Dave Winer posted an open challenge to submit an entire contact list and make it freely available on the Internet. His is a valuable thought experiment: if you don’t want to dump your entire contact list on the Internet, why are you using this junk? The possibility of your contacts escaping Path or Highlight’s clutches is quite high and given the rash of break-ins recently, it’s almost guaranteed.
I posit another train of thought: that these services owe us at least the decency of good encryption or, at the very least, obfuscation. Here’s my contact list – but you’ll notice I encrypted it and if you tweet me at @johnbiggs and explain what you’re going to do with it, I’ll direct message the password if I see fit to allow it. I also understand that you can ask me for the password and then post the unencrypted file yourself, but that is akin to a security breach and I can sue you or whatever. I won’t have a very strong case, but that’s what it’s like to play fast and loose on the Internet and I’ve set up some rules to address potential problems.
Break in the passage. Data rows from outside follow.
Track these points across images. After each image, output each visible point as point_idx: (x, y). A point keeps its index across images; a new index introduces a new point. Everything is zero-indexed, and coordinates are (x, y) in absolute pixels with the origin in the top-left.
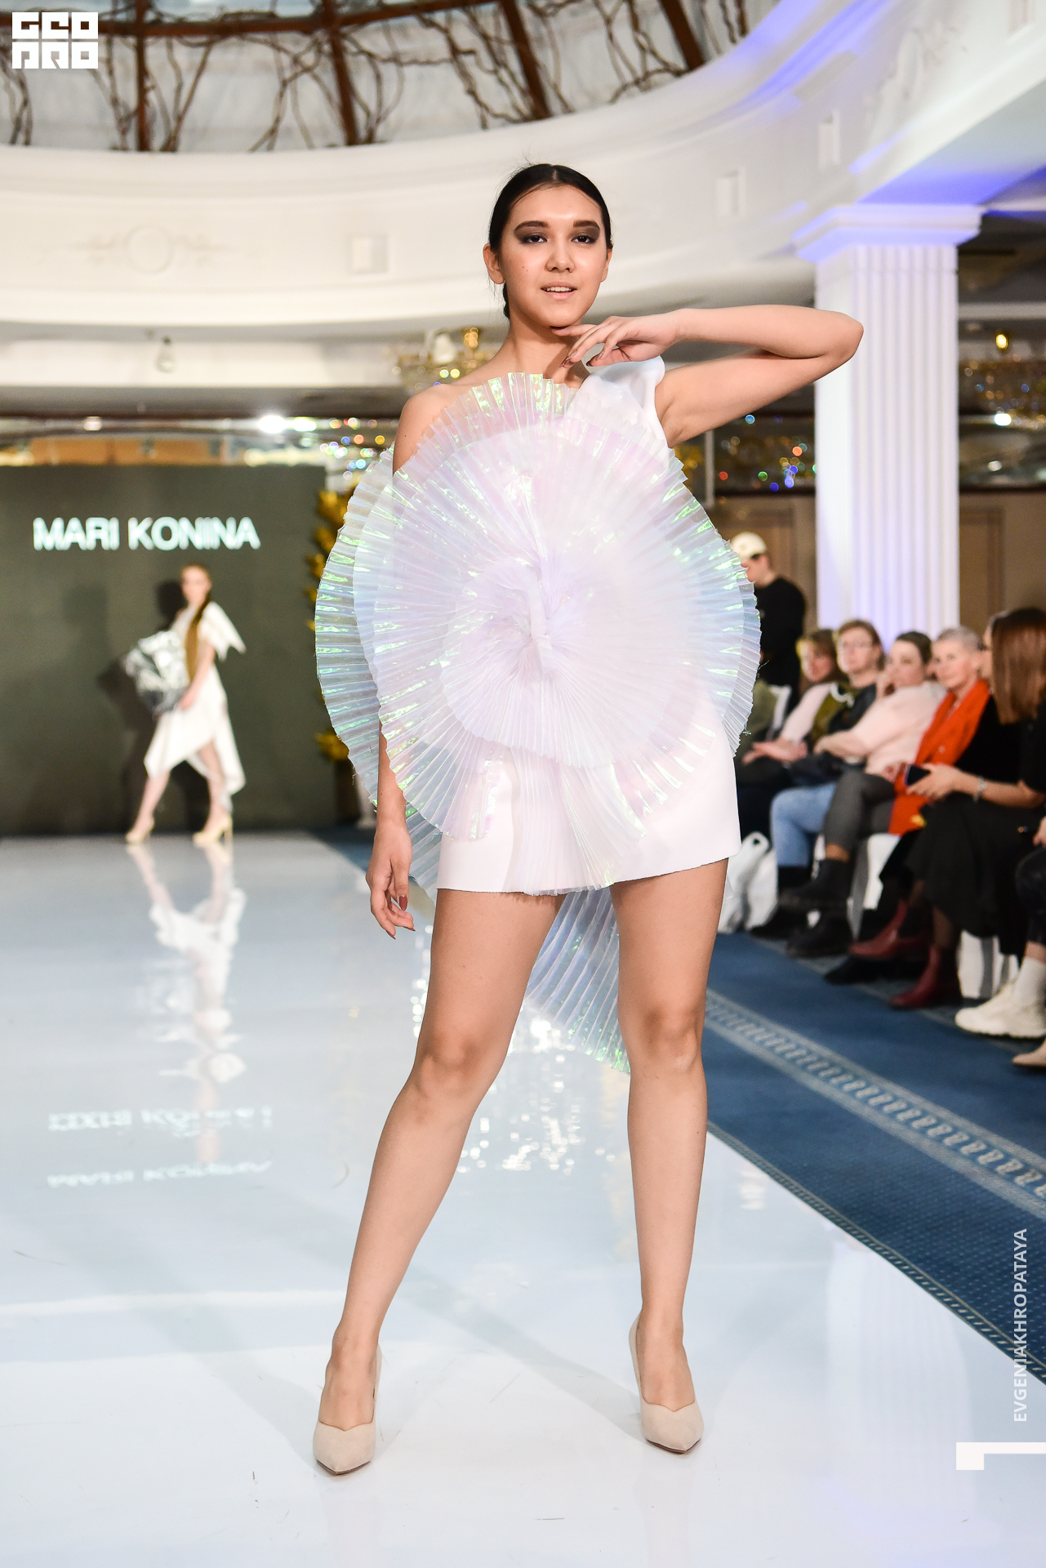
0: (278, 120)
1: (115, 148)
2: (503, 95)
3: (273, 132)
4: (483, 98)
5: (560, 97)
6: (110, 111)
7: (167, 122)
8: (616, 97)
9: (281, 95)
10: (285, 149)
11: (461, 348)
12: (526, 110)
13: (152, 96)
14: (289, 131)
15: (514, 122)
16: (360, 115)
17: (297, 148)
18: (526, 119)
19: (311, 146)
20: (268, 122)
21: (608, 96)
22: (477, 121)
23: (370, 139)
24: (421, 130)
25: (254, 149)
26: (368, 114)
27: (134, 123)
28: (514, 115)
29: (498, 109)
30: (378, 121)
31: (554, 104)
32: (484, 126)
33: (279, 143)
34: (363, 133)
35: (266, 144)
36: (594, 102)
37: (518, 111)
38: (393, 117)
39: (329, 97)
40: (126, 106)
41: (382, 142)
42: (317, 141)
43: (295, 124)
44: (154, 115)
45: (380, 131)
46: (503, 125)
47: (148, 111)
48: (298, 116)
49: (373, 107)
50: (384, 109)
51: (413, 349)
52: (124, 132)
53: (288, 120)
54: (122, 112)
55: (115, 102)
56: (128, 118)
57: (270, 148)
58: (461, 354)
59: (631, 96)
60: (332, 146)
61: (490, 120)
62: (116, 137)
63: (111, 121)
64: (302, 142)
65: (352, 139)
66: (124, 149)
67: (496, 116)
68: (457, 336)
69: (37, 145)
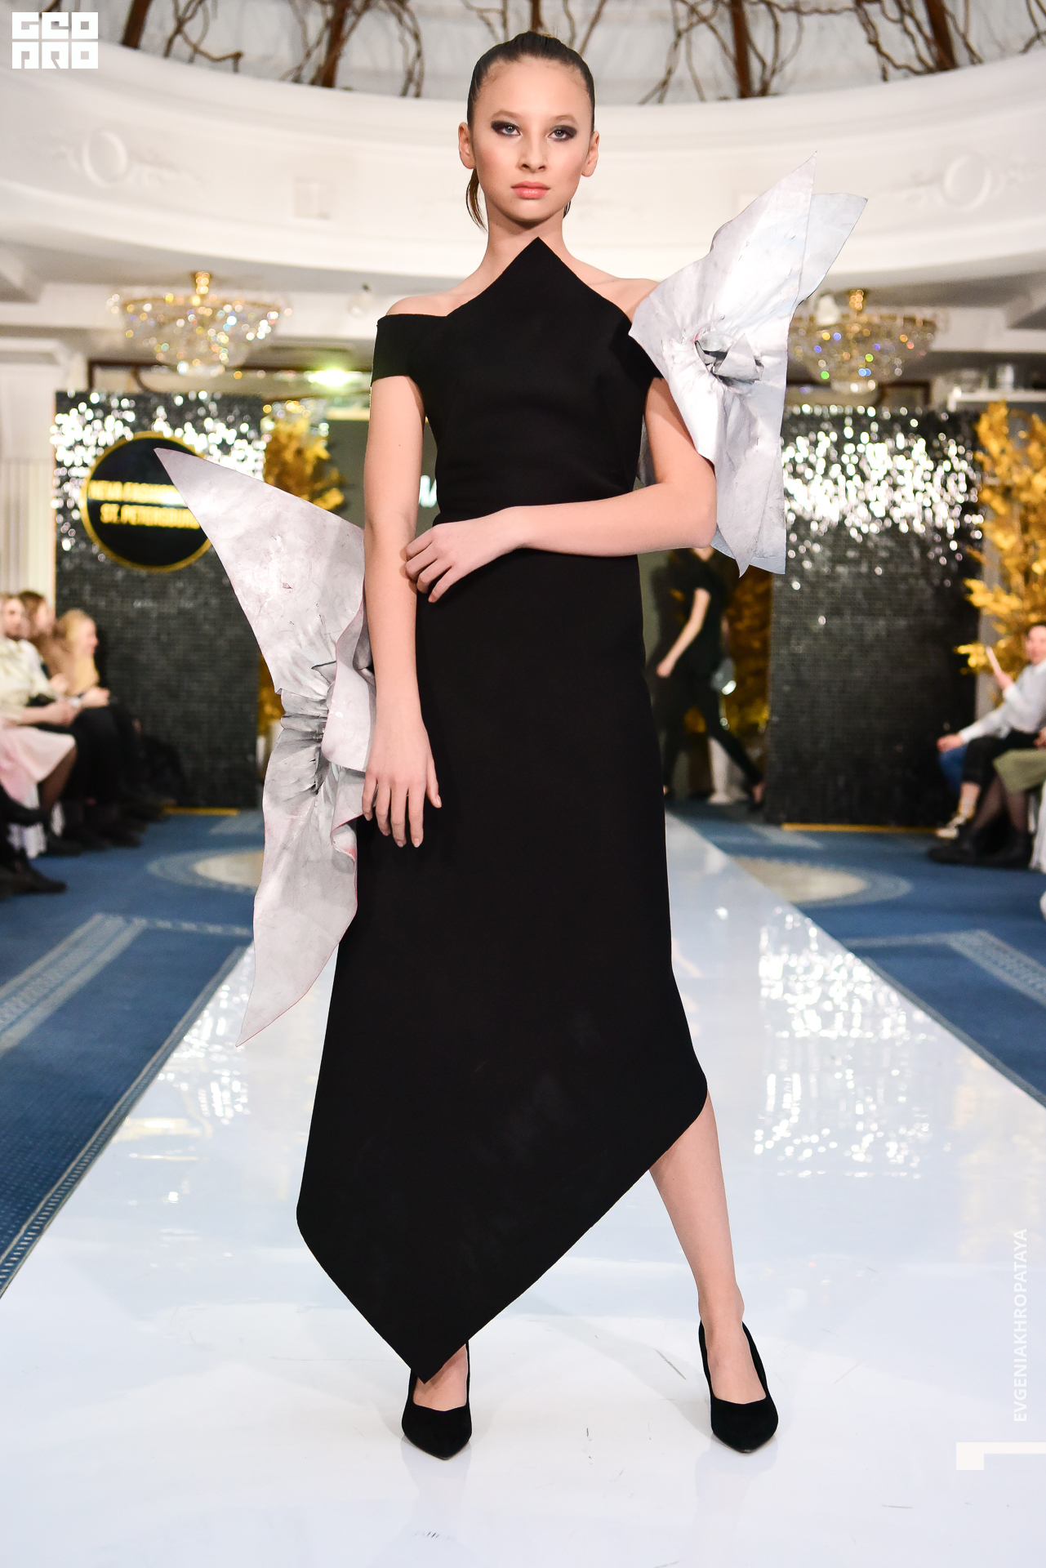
0: (669, 73)
2: (907, 44)
3: (664, 84)
4: (885, 49)
5: (968, 46)
8: (1027, 47)
9: (675, 46)
10: (675, 101)
11: (845, 310)
12: (930, 61)
14: (680, 83)
15: (917, 74)
16: (755, 66)
17: (689, 100)
18: (929, 71)
19: (702, 99)
20: (660, 74)
21: (1022, 47)
22: (878, 73)
23: (764, 92)
24: (816, 82)
25: (643, 102)
26: (763, 65)
28: (917, 67)
30: (773, 72)
31: (961, 55)
32: (884, 78)
33: (669, 95)
34: (757, 86)
35: (657, 96)
36: (1003, 52)
37: (921, 60)
38: (790, 68)
39: (724, 46)
41: (777, 94)
42: (709, 93)
43: (687, 76)
45: (775, 84)
46: (905, 77)
48: (690, 68)
49: (768, 57)
50: (780, 61)
53: (681, 72)
57: (661, 101)
58: (845, 316)
60: (725, 98)
61: (891, 71)
64: (695, 95)
65: (745, 90)
67: (897, 68)
68: (841, 297)
69: (428, 97)
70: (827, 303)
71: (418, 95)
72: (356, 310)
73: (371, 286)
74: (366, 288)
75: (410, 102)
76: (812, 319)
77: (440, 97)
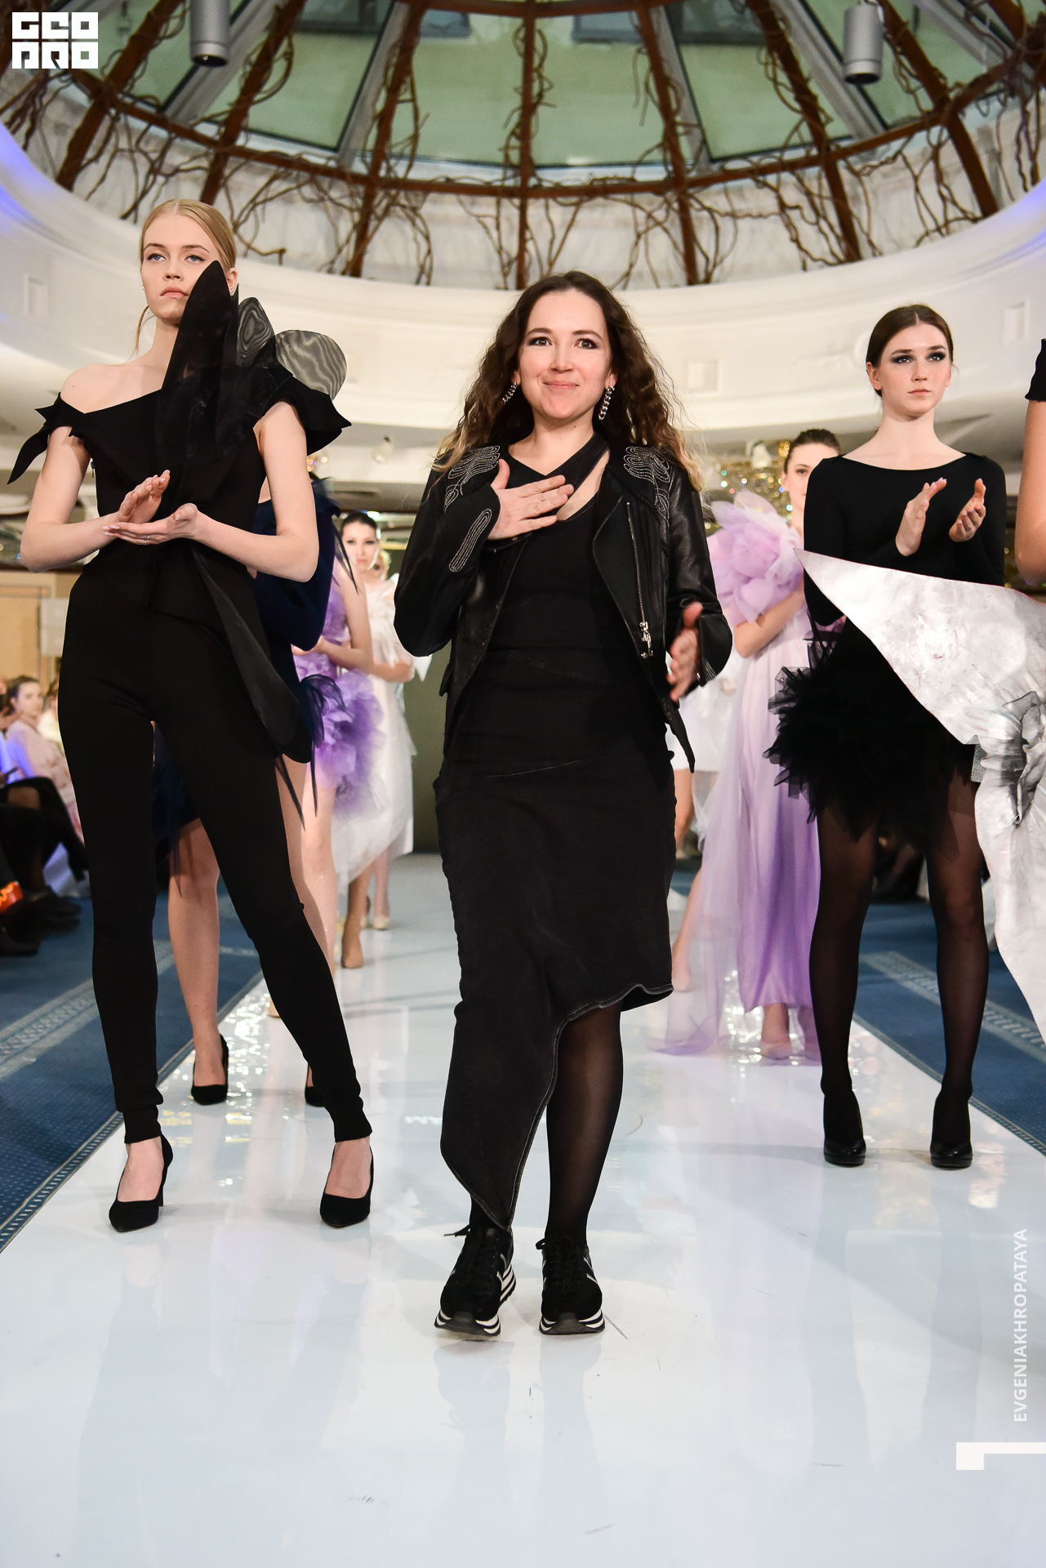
0: (631, 266)
1: (498, 288)
2: (821, 241)
3: (628, 275)
4: (804, 245)
5: (871, 243)
6: (496, 257)
7: (541, 268)
8: (919, 242)
9: (636, 244)
10: (636, 288)
11: (775, 458)
12: (841, 256)
13: (530, 245)
14: (640, 275)
15: (830, 265)
16: (700, 261)
17: (647, 288)
18: (840, 262)
19: (658, 286)
20: (625, 268)
21: (914, 242)
22: (799, 264)
23: (708, 280)
24: (749, 272)
26: (707, 259)
27: (514, 266)
28: (831, 259)
29: (816, 255)
30: (715, 266)
31: (865, 249)
32: (805, 268)
33: (631, 284)
34: (702, 276)
35: (622, 284)
36: (899, 246)
37: (833, 254)
38: (727, 262)
39: (675, 245)
40: (508, 254)
41: (718, 282)
42: (662, 283)
43: (646, 269)
44: (530, 262)
45: (716, 274)
46: (821, 267)
47: (527, 257)
48: (648, 262)
49: (711, 255)
50: (718, 259)
51: (735, 459)
52: (505, 275)
53: (641, 265)
54: (505, 259)
55: (500, 250)
56: (510, 264)
57: (625, 288)
58: (775, 462)
59: (932, 240)
60: (676, 286)
61: (809, 262)
62: (500, 279)
63: (496, 267)
64: (652, 283)
65: (692, 280)
66: (506, 289)
67: (814, 260)
68: (773, 448)
69: (437, 285)
70: (761, 451)
71: (428, 284)
72: (379, 458)
73: (391, 438)
74: (387, 439)
75: (422, 288)
76: (748, 464)
77: (446, 285)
What I described above is the minimum level of service I expect from these social networks, and even that seems like too much to ask. It’s a simple exchange: “Here is my info, good sir, I assume that robots, not humans, will see it and that you’re essentially using it to create a relational database of my relationships with other people.” However, once that data is exposed, even a little, guys like Winer can act all highfaluting and guys like me can send dick jokes to 141 people and Highlight will be to blame.
In a perfect world that data is never exposed. In a perfect world my data would be as secure as it is in the file above (susceptible to brute force attacks and social engineering, perhaps, but little else). In a perfect world we don’t share as much. But this isn’t a perfect world and we go around blithely dropping each other little notes about various apps and sharing our locations with strangers. These apps take advantage of our primal human need for companionship and status. As Alexia notes, Highlight is apparently an engine designed to power the acquisition of sexual partners in the real world. They’ll say it’s about “meeting cool, interesting people who like what you like” but I doubt that’s what most people will use it for. All social networks are a permutation of Grindr and only Grindr has to cojones to admit its true nature.
So why should we get up in arms about contact lists blowing through the ether when we put them there? Why should I be upset at a bunch of guys in San Francisco SMSing me at 9am when I would have probably done the same to my own friends. I have no right to expect privacy if I don’t police my own actions and the vast majority of us are too lazy, too flip, or too ignorant to follow through, myself included. Pogo, sadly, is always right.